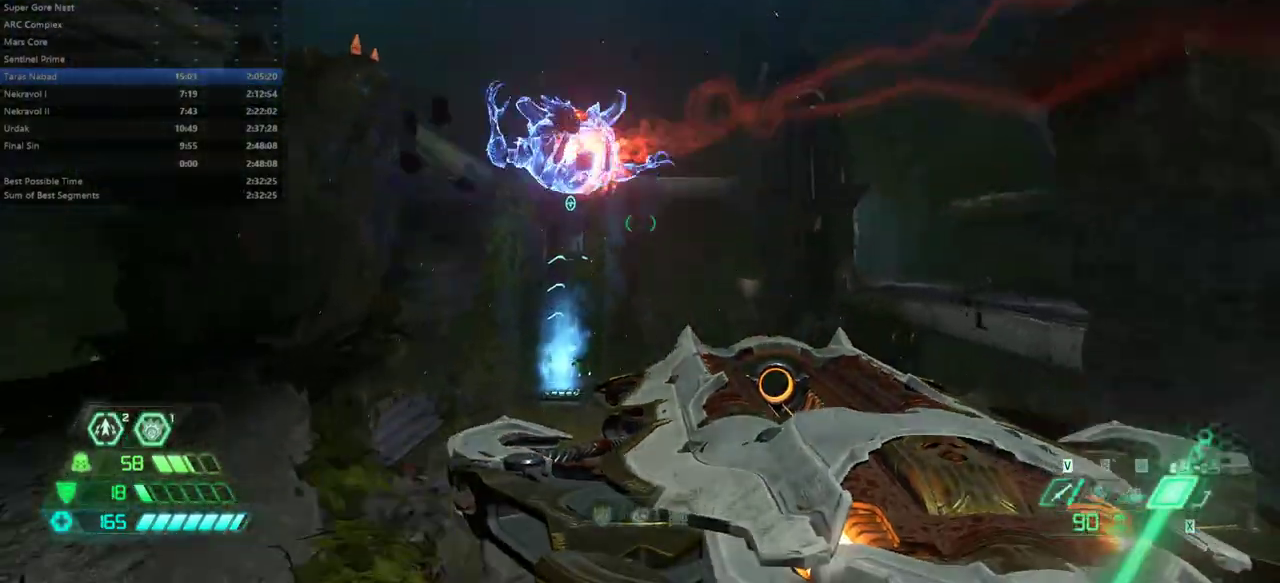
{"keys": ["fw"], "mouse": [], "events": [[300, "space", "down"], [400, "space", "up"]]}
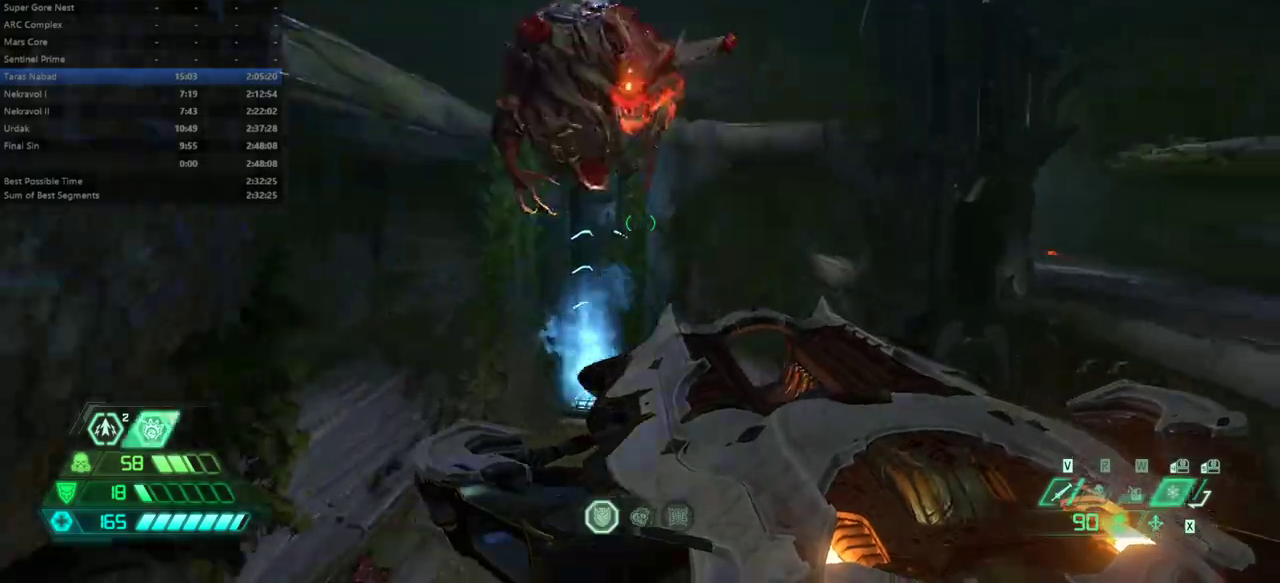
{"keys": ["fw"], "mouse": [], "events": []}
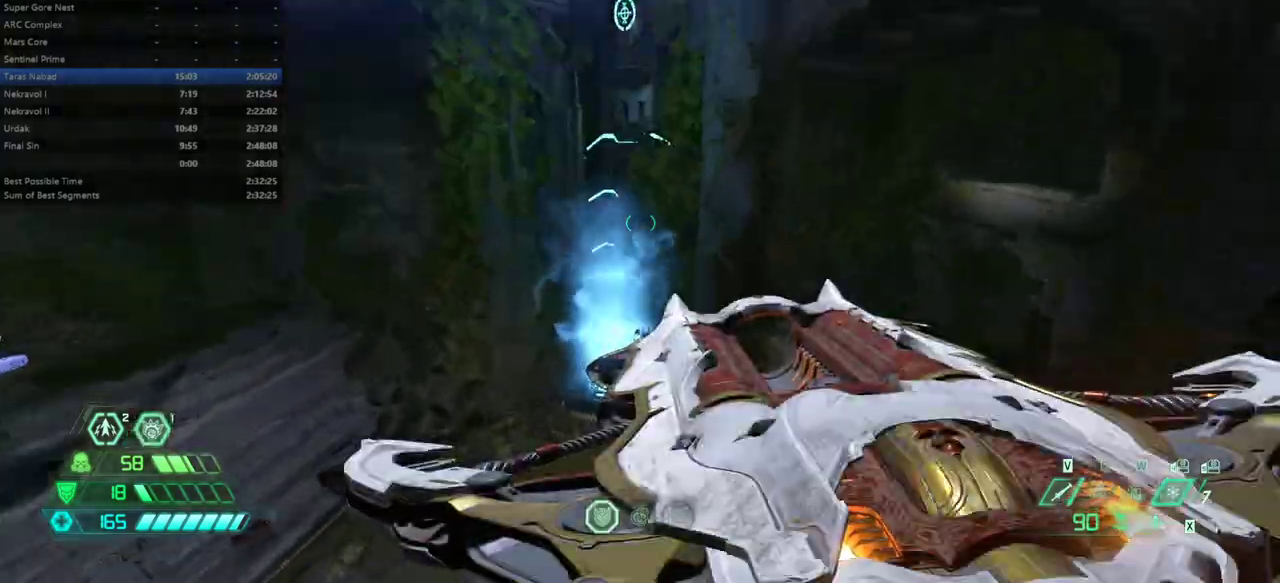
{"keys": ["fw"], "mouse": [], "events": []}
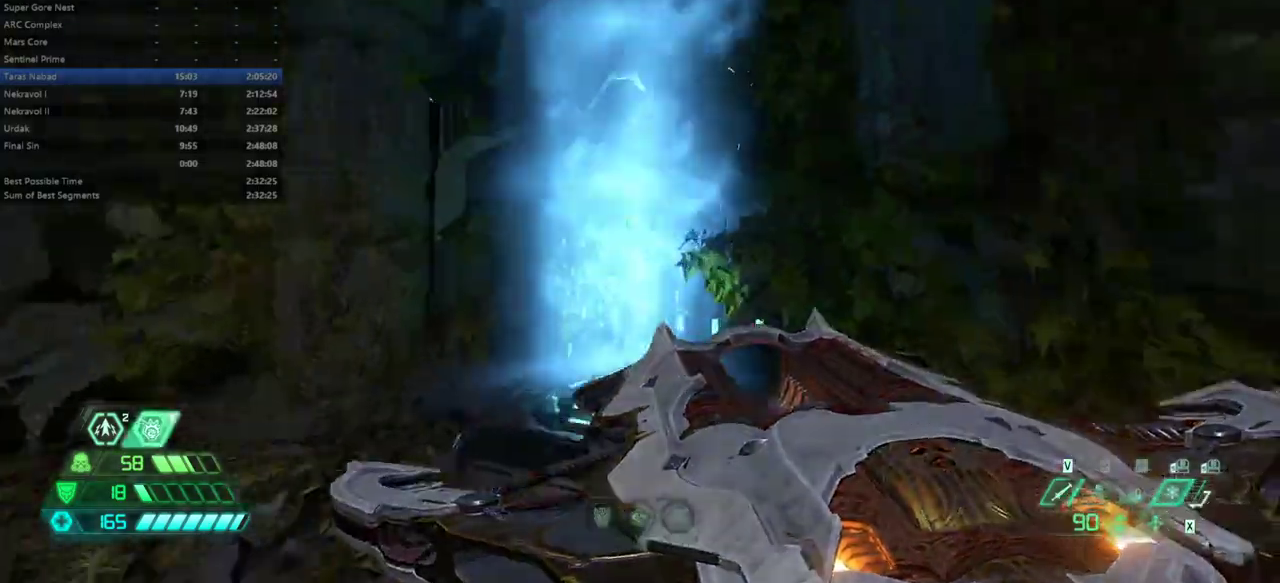
{"keys": ["fw"], "mouse": [], "events": [[33, "l", "down"], [433, "l", "up"]]}
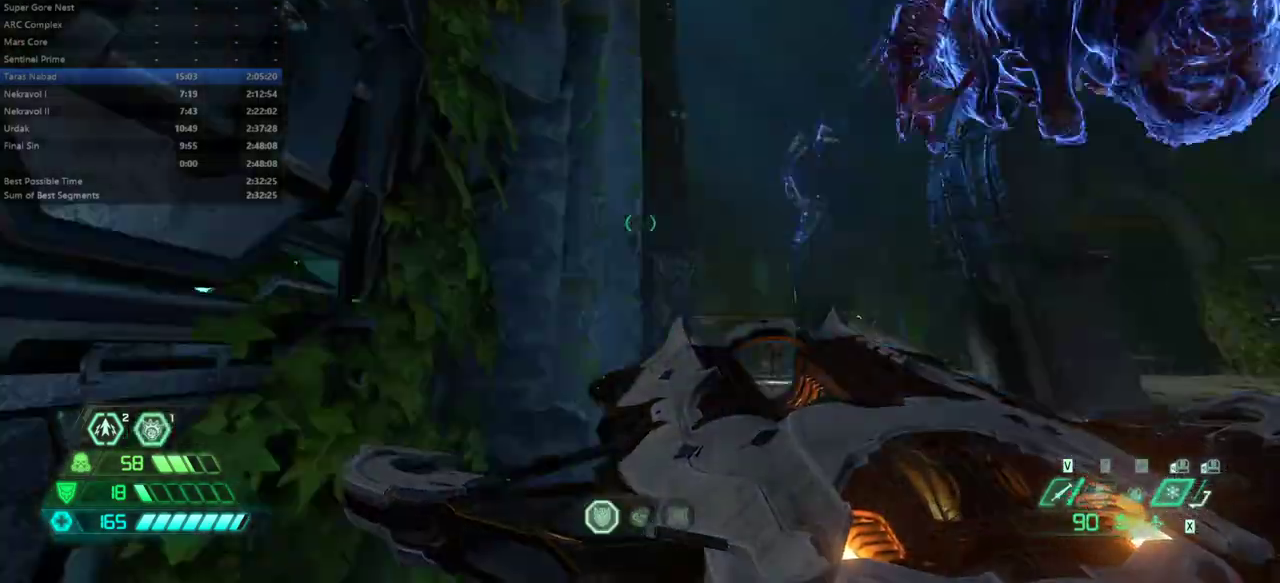
{"keys": ["fw"], "mouse": [], "events": [[33, "fw", "up"], [33, "r", "down"], [367, "fw", "down"], [400, "r", "up"]]}
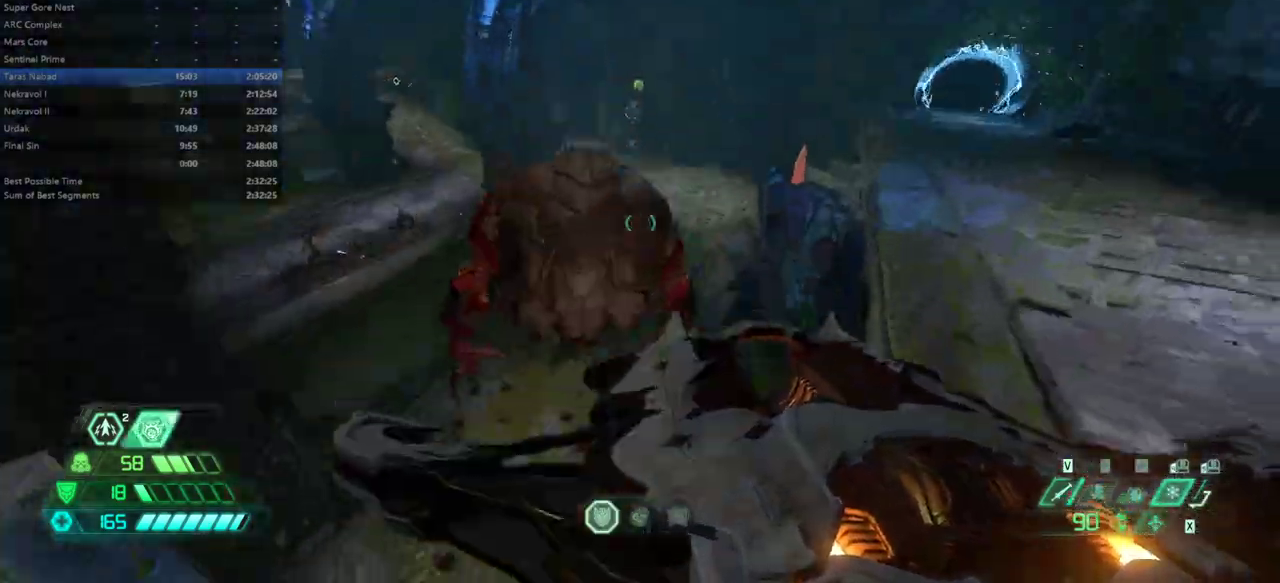
{"keys": ["fw"], "mouse": [], "events": [[133, "mel", "down"], [233, "mel", "up"]]}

--*--

**TASK DIRECTIONS**
The required output is every line of the data above, set down exactly and stripped of pictures.

**SOLUTION TO THE PROBLEM**
{"keys": ["fw"], "mouse": [], "events": [[300, "space", "down"], [400, "space", "up"]]}
{"keys": ["fw"], "mouse": [], "events": []}
{"keys": ["fw"], "mouse": [], "events": []}
{"keys": ["fw"], "mouse": [], "events": [[33, "l", "down"], [433, "l", "up"]]}
{"keys": ["fw"], "mouse": [], "events": [[33, "fw", "up"], [33, "r", "down"], [367, "fw", "down"], [400, "r", "up"]]}
{"keys": ["fw"], "mouse": [], "events": [[133, "mel", "down"], [233, "mel", "up"]]}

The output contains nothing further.